6. The Effect of Other Hormones on the Immune Function

Although this is not the main scope of this review, we mention many other biological processes in which a clear connection between hormones and immune functions exists. Moreover, leukocytes display multiple hormone receptors that modulate their activation and functions and, in turn, the immune response [135].

The response to stress involves a range of mechanisms that allow to readjust the homeostasis of an organism that has been altered upon the action of an intrinsic or extrinsic stressors [156]. The release of cortisol into blood stream is one of the main indicators of stress in fish [156]. Cortisol is involved in the regulation of the immune response but also regulates reproduction. The regulatory pathways of sex steroids and cortisol production are known to be interconnected [157]. Thus, cortisol induces immunosuppression but also regulates sex reversal by means of which environmental conditions can altered the fish sex determination and induce the development of another sexual phenotype [157]. In addition, it has recently been described that the sensitivity of leukocytes to sex steroids is regulated by cortisol and stress conditions through regulation of the transcription and production of ESRs, GPER1 and local aromatase [158].

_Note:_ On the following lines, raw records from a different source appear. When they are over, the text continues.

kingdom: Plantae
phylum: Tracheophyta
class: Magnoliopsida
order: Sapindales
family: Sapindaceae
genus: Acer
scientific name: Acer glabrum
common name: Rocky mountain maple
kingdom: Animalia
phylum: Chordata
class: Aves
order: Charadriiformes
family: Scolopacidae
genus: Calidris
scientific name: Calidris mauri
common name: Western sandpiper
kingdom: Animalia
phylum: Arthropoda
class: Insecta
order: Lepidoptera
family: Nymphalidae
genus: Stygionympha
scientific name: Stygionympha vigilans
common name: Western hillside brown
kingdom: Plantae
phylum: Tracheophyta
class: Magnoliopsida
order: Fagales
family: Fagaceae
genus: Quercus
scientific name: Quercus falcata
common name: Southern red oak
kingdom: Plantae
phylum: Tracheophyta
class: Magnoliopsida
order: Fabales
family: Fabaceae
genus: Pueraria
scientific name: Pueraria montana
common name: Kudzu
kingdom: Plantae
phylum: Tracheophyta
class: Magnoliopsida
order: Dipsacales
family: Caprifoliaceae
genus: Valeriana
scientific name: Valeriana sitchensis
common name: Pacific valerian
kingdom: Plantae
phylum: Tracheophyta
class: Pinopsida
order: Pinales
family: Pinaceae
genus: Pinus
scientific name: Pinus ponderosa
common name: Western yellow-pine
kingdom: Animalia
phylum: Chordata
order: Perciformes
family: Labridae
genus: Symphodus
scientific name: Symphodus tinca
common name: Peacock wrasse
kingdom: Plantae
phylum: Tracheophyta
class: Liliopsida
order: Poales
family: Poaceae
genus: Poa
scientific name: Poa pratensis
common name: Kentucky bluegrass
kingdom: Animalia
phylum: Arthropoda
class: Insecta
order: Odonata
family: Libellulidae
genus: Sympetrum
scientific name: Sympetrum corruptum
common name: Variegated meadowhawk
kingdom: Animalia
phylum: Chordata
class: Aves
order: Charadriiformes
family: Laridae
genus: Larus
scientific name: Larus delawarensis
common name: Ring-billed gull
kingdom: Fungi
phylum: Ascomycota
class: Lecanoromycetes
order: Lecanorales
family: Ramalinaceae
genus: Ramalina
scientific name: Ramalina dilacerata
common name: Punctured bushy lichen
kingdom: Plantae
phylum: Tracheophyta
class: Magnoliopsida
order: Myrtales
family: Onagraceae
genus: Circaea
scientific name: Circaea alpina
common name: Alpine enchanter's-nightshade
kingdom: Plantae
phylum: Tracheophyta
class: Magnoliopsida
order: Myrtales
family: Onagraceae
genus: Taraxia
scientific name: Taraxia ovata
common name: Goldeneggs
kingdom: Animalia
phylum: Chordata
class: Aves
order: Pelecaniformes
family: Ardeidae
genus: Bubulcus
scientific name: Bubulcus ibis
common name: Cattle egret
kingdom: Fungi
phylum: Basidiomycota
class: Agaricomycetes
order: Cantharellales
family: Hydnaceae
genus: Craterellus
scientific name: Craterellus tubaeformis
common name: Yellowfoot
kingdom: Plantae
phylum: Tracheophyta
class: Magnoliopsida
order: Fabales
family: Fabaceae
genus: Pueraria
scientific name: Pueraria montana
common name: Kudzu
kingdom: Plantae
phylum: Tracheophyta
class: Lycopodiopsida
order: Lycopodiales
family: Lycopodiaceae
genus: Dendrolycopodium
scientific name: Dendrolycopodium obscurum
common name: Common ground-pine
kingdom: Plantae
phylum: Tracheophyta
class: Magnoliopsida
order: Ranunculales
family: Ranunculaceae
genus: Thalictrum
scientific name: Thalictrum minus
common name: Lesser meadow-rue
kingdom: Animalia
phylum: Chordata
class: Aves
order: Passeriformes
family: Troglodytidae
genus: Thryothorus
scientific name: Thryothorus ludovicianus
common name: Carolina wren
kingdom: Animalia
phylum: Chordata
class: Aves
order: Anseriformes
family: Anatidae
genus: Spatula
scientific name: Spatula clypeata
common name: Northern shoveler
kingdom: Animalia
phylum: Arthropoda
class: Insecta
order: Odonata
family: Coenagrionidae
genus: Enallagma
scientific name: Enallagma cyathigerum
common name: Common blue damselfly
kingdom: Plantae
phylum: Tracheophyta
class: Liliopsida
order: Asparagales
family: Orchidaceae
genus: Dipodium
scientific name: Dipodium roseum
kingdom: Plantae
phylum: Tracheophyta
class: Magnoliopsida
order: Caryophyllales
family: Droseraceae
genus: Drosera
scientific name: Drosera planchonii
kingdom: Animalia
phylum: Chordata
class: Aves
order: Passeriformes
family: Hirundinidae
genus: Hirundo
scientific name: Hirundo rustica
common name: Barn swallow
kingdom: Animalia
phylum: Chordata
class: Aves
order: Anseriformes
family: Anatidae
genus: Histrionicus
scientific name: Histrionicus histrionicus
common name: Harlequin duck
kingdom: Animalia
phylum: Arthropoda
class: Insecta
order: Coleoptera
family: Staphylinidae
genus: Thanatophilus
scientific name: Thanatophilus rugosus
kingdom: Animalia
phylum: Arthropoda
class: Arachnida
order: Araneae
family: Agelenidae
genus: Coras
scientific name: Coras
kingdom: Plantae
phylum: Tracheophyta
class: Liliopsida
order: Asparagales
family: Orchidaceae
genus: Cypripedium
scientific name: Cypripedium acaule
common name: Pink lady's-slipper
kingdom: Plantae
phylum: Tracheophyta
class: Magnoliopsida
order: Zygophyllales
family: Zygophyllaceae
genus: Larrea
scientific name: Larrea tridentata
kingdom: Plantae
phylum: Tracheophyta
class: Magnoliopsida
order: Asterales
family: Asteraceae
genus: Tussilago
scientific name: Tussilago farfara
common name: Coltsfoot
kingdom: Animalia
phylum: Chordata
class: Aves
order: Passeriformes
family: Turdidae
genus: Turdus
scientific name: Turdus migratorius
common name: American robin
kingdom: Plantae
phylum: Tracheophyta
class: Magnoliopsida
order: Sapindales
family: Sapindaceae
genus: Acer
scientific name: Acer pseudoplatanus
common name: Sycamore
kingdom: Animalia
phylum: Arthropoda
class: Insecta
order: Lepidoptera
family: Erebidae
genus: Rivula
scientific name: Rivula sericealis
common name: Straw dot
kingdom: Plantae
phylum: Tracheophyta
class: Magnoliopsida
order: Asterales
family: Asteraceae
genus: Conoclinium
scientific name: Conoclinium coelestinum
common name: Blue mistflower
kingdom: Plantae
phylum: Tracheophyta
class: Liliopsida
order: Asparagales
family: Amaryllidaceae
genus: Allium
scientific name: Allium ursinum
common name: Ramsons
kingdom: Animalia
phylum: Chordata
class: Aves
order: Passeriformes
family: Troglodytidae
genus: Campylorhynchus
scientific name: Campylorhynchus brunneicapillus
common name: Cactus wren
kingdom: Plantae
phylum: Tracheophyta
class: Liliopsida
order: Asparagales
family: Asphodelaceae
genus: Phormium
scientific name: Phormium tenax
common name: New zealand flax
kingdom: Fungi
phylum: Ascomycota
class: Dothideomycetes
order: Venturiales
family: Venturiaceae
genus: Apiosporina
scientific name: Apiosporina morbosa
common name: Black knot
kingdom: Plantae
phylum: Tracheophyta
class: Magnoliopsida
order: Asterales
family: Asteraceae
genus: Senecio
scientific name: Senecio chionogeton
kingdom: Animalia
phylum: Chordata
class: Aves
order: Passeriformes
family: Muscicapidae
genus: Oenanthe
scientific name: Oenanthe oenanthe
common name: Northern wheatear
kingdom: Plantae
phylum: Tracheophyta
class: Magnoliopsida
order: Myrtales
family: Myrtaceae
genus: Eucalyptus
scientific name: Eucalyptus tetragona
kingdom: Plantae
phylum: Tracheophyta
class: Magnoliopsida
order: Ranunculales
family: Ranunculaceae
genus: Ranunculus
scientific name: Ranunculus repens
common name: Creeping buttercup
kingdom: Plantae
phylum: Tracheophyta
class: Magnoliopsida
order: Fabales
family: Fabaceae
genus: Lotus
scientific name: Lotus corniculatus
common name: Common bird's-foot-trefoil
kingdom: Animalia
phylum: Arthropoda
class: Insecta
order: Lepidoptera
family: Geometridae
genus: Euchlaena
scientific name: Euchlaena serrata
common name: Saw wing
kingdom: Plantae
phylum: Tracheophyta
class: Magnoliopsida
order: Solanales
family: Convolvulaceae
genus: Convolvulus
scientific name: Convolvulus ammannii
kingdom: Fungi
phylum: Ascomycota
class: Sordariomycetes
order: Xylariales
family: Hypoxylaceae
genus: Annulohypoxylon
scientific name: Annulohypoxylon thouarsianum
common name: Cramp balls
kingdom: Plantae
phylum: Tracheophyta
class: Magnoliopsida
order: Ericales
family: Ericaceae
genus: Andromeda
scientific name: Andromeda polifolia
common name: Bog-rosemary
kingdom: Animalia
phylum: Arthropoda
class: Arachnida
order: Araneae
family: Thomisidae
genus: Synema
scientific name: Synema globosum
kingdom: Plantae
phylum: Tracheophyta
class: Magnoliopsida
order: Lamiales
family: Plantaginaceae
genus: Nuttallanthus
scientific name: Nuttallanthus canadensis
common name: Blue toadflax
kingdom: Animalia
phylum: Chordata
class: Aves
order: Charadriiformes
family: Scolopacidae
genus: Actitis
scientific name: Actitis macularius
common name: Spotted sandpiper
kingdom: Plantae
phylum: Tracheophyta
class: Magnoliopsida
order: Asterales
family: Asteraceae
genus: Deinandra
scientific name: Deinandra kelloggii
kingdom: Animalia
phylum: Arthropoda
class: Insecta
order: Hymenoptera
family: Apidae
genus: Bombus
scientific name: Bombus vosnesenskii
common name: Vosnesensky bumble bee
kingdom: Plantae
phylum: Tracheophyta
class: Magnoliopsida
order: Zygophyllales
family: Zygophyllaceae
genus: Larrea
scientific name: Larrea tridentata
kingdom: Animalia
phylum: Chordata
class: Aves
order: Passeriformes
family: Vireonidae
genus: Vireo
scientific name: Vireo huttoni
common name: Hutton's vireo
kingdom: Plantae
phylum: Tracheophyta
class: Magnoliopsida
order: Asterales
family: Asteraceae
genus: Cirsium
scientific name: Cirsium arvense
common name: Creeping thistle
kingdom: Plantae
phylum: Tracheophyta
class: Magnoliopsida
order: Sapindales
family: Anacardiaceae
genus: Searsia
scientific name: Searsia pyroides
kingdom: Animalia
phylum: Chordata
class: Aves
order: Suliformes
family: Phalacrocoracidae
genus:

Another interesting biological process related with reproduction is the smoltification of salmonids, by means of which, the specimens are able to migrate from freshwater to marine water, while adapting their biological processes to salinity [159]. This process is related with puberty and is orchestrated by hormones such as growth hormone, cortisol and thyroid hormones [135]. Interestingly, although increases in 11KT, T and E2 serum levels have been observed during smoltification in salmonids, the exogenous administration of these hormones inhibited spring time smoltification in masu salmon [160]. Immunosuppression has been observed during smoltification, which is related with high levels of cortisol [159]; however, further studies are needed to expand our knowledge about this developmental process, which is critical for the improvement of salmonids aquaculture by preventing diseases and pathological losses.

7. Conclusions

In conclusion, the data accumulated to date reveal that fish leukocytes are sensitive to sex steroids. As most of the studies have been carried out with oestrogens or analyzed oestrogen regulation, to date is possible to conclude that they modulate the fish immune response. However, although some data about the influence of androgens and progestins on the fish immune response exists, more studies are needed to have a clear overview of this process. Taking into account that the immune response is essential for fish survival mainly during critical biological process such as stress responses, smoltification, sex change and reversal or even the blockage of viral transmission through the gonad, a better understanding of this regulation will improve fish production.